On the next screen, you can create a new token.
Enter a comment and the days you want the token to last. Since I’m using a 14-day trial, the trial will expire before the token. Once generated, you need to copy and paste the token value into your settings before closing out this screen. You can’t view the token again. You can only generate new tokens.
With all that entered, your settings.json should look like the one below.
If you work on multiple machines with different file paths, you will want to set your connections in settings that do not sync between devices. To do that, search your settings.json for the “settingsSync.ignoredSettings” array. Add “databricks. connections” as an item in your array.
Now you can save your settings.json, and restart your instance of VSC. When you restart, reopen your settings.json file. You should find that the personalAccessToken attribute has been replaced with PersonalAccessTokenSecure. Your token has now been stored in a local key vault. This is another value that won’t sync properly between machines.
Tour the Databricks Extension
Now that our connection is set up open the Databricks VSC extension. Double-click on your connection name and the extension will attempt to connect to your workspace. If this fails, verify the steps above. If it’s successful, you’ll see a green icon appear to the left of your connection’s name.
The next item is your workspace. It will appear empty at first. Hit the download icon right of “Workspaces,” and you’ll initialize your local copy of your workspaces.
The first icon links your local copy of your workspaces to your current project’s workspace. This can be useful for accessing local copies of your workspaces and repository during development. We’ll dig into this more in later blog entries. Upload pushed your local changes to the remote workspace. And refresh will upload and download in one click. Make sure you haven’t tried editing the local copy of a notebook at the same time you’ve edited it remotely. You could lose work that way!
The clusters section shows you all the clusters you have access to in the selected workspace.
Jobs is where your ELT jobs will live after you’ve scheduled or set up a trigger for them.
DBFS is where you can see data saved to that special storage account created when you created the workspace.
“Secrets” is a local key vault inside Databricks where you can save passwords or sensitive information your workloads need.
SQL is where you will see clusters spun up specifically to support Databricks SQL workloads.

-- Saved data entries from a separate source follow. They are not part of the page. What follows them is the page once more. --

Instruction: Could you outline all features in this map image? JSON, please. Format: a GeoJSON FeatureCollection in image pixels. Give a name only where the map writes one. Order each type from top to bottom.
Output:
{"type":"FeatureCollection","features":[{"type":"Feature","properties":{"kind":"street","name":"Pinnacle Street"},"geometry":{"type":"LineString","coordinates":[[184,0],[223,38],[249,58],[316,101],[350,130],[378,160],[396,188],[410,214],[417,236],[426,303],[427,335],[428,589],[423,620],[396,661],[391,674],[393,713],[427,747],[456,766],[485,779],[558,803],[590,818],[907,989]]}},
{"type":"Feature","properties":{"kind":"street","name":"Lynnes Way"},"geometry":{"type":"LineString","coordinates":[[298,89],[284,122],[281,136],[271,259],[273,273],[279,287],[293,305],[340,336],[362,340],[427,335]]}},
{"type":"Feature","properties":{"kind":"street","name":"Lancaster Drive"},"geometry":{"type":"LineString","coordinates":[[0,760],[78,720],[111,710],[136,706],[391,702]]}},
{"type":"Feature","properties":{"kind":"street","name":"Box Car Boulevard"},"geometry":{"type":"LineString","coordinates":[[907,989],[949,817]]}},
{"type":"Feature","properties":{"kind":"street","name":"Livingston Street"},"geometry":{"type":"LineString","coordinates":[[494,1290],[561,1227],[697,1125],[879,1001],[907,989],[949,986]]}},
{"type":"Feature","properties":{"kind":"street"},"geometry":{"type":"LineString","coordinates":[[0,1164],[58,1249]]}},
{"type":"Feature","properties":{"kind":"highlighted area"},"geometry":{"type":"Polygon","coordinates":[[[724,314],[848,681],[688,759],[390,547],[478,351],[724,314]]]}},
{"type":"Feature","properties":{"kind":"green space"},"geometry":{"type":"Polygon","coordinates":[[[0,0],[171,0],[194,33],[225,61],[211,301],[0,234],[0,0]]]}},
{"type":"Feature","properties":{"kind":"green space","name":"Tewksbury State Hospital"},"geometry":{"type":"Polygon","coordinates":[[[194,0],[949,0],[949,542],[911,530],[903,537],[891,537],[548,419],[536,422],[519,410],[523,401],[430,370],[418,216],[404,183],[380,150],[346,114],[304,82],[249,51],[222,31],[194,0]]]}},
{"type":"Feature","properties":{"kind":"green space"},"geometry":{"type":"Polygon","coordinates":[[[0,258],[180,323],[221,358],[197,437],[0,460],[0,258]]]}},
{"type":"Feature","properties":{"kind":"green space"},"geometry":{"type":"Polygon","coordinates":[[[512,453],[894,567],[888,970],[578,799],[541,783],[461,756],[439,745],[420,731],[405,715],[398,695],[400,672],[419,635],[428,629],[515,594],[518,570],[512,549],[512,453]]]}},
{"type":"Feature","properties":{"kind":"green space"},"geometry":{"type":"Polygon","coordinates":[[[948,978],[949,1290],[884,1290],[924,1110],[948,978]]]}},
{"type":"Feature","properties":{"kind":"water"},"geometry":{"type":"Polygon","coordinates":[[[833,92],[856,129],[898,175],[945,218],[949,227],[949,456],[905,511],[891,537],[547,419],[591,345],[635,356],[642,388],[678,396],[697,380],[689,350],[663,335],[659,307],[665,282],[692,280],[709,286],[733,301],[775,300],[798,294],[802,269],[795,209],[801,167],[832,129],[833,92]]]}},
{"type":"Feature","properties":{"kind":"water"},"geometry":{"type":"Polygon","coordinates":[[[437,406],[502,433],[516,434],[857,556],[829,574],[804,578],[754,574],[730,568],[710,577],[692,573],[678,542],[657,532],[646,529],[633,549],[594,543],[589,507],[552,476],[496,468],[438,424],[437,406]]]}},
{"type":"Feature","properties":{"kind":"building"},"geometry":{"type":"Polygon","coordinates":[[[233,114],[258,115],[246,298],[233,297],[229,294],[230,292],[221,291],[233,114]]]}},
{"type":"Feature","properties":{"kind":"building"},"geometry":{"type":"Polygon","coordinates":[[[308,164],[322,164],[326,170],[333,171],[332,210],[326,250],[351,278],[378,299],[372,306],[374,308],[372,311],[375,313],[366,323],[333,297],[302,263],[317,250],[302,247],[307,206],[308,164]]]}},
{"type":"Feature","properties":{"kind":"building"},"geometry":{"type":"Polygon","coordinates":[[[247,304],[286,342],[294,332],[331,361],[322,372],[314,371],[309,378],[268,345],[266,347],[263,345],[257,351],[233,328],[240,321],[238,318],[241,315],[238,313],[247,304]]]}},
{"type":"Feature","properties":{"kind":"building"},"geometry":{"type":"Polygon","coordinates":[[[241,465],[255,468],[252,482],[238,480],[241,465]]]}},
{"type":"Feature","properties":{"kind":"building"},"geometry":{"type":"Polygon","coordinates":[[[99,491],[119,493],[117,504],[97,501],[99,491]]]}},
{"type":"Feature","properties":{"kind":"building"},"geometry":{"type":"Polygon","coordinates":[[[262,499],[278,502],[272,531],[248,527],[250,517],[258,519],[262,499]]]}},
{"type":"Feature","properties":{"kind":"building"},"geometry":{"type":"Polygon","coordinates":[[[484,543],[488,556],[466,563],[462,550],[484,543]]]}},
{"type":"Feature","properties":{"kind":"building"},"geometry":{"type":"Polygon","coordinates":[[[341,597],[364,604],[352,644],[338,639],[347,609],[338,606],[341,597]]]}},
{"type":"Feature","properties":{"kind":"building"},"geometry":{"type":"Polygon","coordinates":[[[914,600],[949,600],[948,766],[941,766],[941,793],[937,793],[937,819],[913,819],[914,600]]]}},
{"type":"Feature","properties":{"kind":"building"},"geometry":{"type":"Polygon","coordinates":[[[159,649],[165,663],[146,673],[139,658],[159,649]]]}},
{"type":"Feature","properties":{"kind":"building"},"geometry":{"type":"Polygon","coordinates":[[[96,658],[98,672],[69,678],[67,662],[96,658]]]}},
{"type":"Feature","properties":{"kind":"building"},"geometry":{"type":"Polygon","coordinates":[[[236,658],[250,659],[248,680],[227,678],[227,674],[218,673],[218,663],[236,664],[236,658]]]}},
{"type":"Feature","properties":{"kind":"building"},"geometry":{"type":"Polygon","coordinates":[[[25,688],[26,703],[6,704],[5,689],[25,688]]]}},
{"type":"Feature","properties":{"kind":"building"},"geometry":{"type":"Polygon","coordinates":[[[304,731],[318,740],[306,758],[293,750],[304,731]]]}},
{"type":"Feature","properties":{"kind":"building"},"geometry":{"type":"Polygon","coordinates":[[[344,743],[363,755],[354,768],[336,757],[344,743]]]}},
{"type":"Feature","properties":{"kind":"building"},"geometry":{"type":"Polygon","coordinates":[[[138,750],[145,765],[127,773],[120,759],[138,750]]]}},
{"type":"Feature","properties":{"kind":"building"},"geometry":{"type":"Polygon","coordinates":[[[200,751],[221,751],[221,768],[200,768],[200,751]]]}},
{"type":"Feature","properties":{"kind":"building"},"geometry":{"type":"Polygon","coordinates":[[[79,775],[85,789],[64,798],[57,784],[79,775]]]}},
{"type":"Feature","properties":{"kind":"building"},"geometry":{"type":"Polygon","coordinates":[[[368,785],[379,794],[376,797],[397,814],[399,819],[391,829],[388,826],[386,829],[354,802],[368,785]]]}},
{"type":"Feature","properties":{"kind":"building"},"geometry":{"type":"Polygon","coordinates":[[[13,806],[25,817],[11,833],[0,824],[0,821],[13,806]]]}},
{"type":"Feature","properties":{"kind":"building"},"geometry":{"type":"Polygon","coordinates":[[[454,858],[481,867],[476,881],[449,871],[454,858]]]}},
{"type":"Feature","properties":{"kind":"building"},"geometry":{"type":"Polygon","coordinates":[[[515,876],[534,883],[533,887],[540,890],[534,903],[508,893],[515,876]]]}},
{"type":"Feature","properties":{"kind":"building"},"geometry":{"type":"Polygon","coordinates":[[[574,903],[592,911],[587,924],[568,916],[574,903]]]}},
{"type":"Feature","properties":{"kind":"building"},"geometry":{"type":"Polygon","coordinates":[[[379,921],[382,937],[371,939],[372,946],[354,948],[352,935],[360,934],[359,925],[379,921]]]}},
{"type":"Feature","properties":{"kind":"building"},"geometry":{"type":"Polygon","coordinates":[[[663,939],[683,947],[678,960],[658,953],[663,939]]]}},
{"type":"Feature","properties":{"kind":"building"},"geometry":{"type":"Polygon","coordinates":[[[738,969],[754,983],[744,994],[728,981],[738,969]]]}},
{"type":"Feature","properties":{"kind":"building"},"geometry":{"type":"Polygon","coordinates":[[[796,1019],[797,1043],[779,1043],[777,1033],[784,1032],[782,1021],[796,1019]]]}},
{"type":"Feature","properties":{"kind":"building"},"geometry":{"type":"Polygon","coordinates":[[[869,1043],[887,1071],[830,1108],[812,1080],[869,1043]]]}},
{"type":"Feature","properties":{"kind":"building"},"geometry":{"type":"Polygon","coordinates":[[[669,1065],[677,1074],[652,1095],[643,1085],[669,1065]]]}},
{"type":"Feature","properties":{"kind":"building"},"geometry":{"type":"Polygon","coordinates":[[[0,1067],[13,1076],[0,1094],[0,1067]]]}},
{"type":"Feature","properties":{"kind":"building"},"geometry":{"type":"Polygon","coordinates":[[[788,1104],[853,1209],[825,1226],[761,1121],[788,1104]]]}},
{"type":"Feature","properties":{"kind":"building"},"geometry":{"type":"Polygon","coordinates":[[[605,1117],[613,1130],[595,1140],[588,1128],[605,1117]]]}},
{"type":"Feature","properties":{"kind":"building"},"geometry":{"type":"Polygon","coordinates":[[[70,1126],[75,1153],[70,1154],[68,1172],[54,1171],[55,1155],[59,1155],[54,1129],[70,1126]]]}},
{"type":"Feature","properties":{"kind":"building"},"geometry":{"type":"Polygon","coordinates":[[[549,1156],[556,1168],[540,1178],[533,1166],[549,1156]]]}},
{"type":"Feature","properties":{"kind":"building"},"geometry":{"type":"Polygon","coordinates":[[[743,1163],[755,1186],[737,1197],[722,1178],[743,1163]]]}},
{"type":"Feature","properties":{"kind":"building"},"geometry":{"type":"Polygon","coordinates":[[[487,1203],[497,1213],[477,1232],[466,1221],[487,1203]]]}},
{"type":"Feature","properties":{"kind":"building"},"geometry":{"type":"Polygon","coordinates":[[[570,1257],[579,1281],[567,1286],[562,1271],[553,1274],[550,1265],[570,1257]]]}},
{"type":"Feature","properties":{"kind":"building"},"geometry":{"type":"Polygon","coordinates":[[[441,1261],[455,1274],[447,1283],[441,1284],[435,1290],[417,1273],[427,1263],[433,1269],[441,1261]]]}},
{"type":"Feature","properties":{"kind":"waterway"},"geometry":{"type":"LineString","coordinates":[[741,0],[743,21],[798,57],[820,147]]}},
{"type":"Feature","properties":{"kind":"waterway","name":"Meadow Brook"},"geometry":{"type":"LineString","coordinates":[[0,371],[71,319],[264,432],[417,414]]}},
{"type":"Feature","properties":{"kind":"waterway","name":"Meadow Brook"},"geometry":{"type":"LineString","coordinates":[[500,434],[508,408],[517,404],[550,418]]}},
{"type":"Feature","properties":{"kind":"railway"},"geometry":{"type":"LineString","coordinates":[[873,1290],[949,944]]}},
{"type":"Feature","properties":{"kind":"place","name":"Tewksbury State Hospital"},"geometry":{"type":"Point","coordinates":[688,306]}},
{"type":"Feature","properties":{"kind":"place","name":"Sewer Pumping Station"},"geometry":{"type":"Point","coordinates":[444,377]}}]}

Finally, REPOS is where you can see code that you’ve pushed to your Databricks workspace via a repository. Be careful; this is another “local” repository. It’s like the local copy of your repository on your machine for local development. The difference is this copy is saved on dbfs, and is “local” to your workspace. This is not a copy of the files you would work on while developing data engineering solutions. You’d look at this copy to see if you have successfully pulled the correct version to your workspace. Trust me; this isn’t very clear. We’ll go through how to use this view later in the series.
All these sections will be empty since we’re starting from a fresh workspace.
Conclusion
You now have an IDE wired up to your Databricks workspace! In the next entry, we’ll work through creating a simple notebook locally and executing that notebook on a remote cluster in our workspace. This will mirror the Web UI workflow. It’s essential to see how to reflect that workflow before getting more advanced. If you have any questions, please let me know.